- WORK TO BE COMPLETED -
Pick every line out of the entries below that has the string "Smart", and copy it.

Top of RECORDS PROVIDED

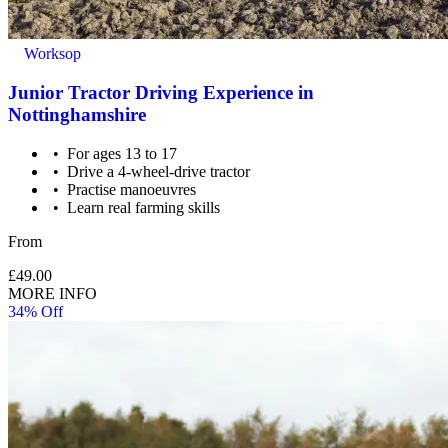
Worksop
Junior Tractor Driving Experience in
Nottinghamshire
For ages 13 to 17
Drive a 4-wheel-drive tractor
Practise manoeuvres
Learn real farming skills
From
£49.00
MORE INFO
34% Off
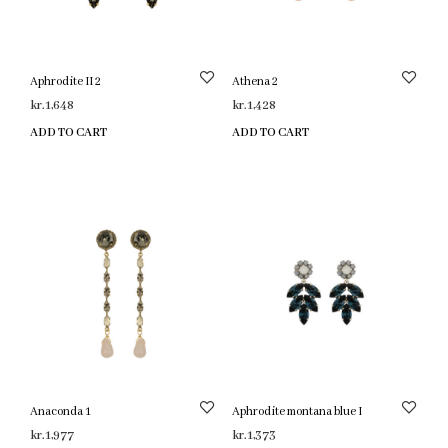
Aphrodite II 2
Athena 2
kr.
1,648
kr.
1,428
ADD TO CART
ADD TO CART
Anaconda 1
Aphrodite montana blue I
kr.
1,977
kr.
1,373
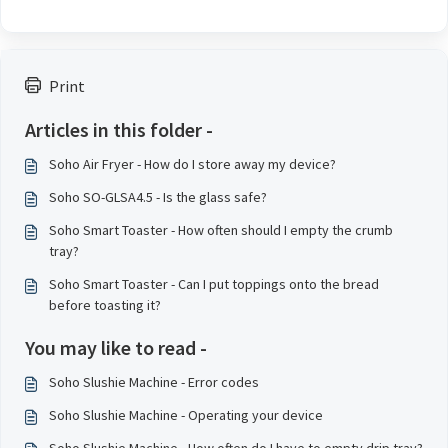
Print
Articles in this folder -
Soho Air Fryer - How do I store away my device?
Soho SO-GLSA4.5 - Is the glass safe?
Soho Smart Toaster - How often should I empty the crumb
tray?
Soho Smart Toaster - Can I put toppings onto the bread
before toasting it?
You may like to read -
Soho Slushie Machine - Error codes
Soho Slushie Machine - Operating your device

Bottom of RECORDS PROVIDED

- RESPONSE TO THIS EXERCISE -
Soho Smart Toaster - How often should I empty the crumb
Soho Smart Toaster - Can I put toppings onto the bread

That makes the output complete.